1.5 Kegunaan Penelitian


Adapun kegunaan dalam penelitian ini sebagai berikut:
1.5.1 Kegunaan Teoritis
a. Penelitian ini adalah penelitian pertama yang menguji efek dari
sikap terhadap gerakan populisme di Indonesia terhadap partisipasi
politik pemilih pemula. Hal ini dapat membantu untuk melihat
hubungan, baik positif maupun negatif dari gerakan populisme
dengan partisipasi politik pemilih pemula.
b. Penelitian ini menghubungkan populisme dengan penggunaan
media sosial sebagai faktor yang memprediksi partisipasi politik
sebagai langkah awal membangun pemahaman atau lebih lanjut

7
model teoritis tentang partisipasi politik pemilih pemula di
Indonesia.

1.5.2 Kegunaan Praktis


Hasil penelitian ini dapat digunakan sebagai kajian awal dalam
penyusunan strategi komunikasi dan kampanye untuk meningkatkan
partisipasi pemilih pemula di Universitas Padjadjaran.
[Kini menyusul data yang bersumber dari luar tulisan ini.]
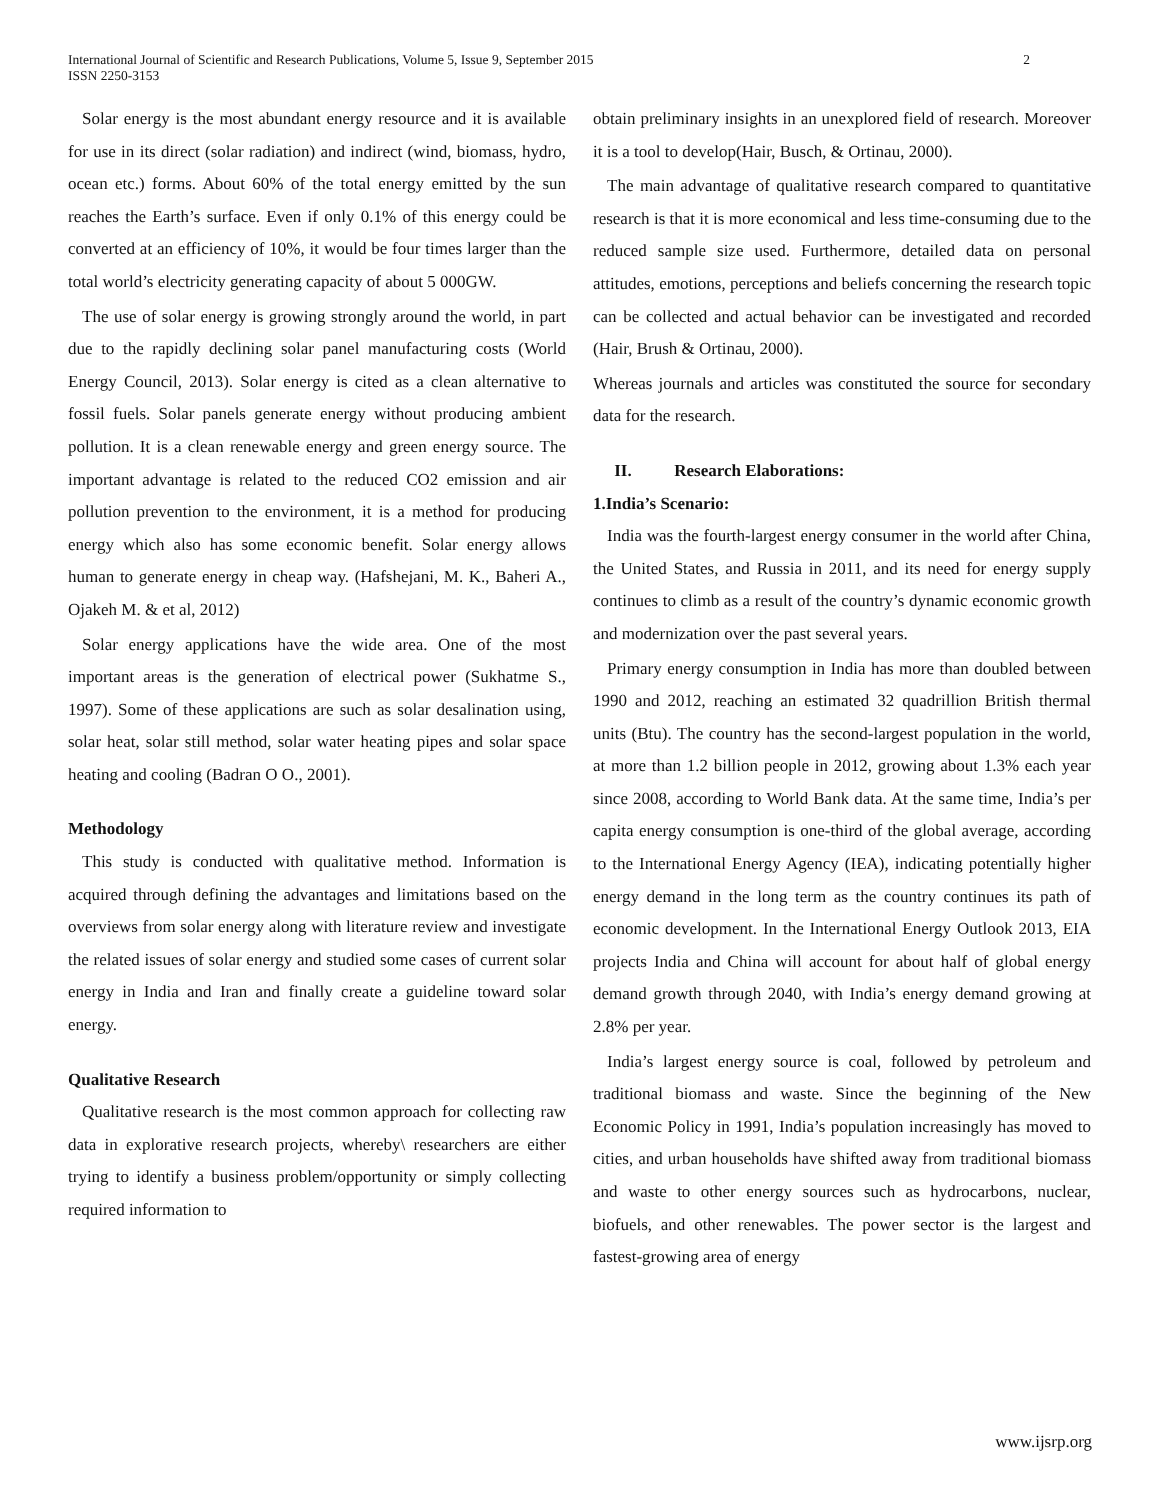International Journal of Scientific and Research Publications, Volume 5, Issue 9, September 2015
ISSN 2250-3153
2
Solar energy is the most abundant energy resource and it is available for use in its direct (solar radiation) and indirect (wind, biomass, hydro, ocean etc.) forms. About 60% of the total energy emitted by the sun reaches the Earth’s surface. Even if only 0.1% of this energy could be converted at an efficiency of 10%, it would be four times larger than the total world’s electricity generating capacity of about 5 000GW.
The use of solar energy is growing strongly around the world, in part due to the rapidly declining solar panel manufacturing costs (World Energy Council, 2013). Solar energy is cited as a clean alternative to fossil fuels. Solar panels generate energy without producing ambient pollution. It is a clean renewable energy and green energy source. The important advantage is related to the reduced CO2 emission and air pollution prevention to the environment, it is a method for producing energy which also has some economic benefit. Solar energy allows human to generate energy in cheap way. (Hafshejani, M. K., Baheri A., Ojakeh M. & et al, 2012)
Solar energy applications have the wide area. One of the most important areas is the generation of electrical power (Sukhatme S., 1997). Some of these applications are such as solar desalination using, solar heat, solar still method, solar water heating pipes and solar space heating and cooling (Badran O O., 2001).
Methodology
This study is conducted with qualitative method. Information is acquired through defining the advantages and limitations based on the overviews from solar energy along with literature review and investigate the related issues of solar energy and studied some cases of current solar energy in India and Iran and finally create a guideline toward solar energy.
Qualitative Research
Qualitative research is the most common approach for collecting raw data in explorative research projects, whereby\ researchers are either trying to identify a business problem/opportunity or simply collecting required information to
obtain preliminary insights in an unexplored field of research. Moreover it is a tool to develop(Hair, Busch, & Ortinau, 2000).
The main advantage of qualitative research compared to quantitative research is that it is more economical and less time-consuming due to the reduced sample size used. Furthermore, detailed data on personal attitudes, emotions, perceptions and beliefs concerning the research topic can be collected and actual behavior can be investigated and recorded (Hair, Brush & Ortinau, 2000).
Whereas journals and articles was constituted the source for secondary data for the research.
II. Research Elaborations:
1.India’s Scenario:
India was the fourth-largest energy consumer in the world after China, the United States, and Russia in 2011, and its need for energy supply continues to climb as a result of the country’s dynamic economic growth and modernization over the past several years.
Primary energy consumption in India has more than doubled between 1990 and 2012, reaching an estimated 32 quadrillion British thermal units (Btu). The country has the second-largest population in the world, at more than 1.2 billion people in 2012, growing about 1.3% each year since 2008, according to World Bank data. At the same time, India’s per capita energy consumption is one-third of the global average, according to the International Energy Agency (IEA), indicating potentially higher energy demand in the long term as the country continues its path of economic development. In the International Energy Outlook 2013, EIA projects India and China will account for about half of global energy demand growth through 2040, with India’s energy demand growing at 2.8% per year.
India’s largest energy source is coal, followed by petroleum and traditional biomass and waste. Since the beginning of the New Economic Policy in 1991, India’s population increasingly has moved to cities, and urban households have shifted away from traditional biomass and waste to other energy sources such as hydrocarbons, nuclear, biofuels, and other renewables. The power sector is the largest and fastest-growing area of energy
www.ijsrp.org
Selain itu,
peneliti berharap mahasiswa dapat membantu untuk mendorong
adanya pembelajaran mengenai pengetahuan politik karena beberapa
mahasiswa di Universitas Padjadjaran masih memiliki tingkat
pengetahuan politik yang rendah. Di sisi lain, penelitian ini membantu
untuk memperkenalkan gaya politik baru, yakni populisme yang
sudah hadir di Indonesia dan dipergunakan sebagai gaya komunikasi
dari sudut pandang politik dan budaya.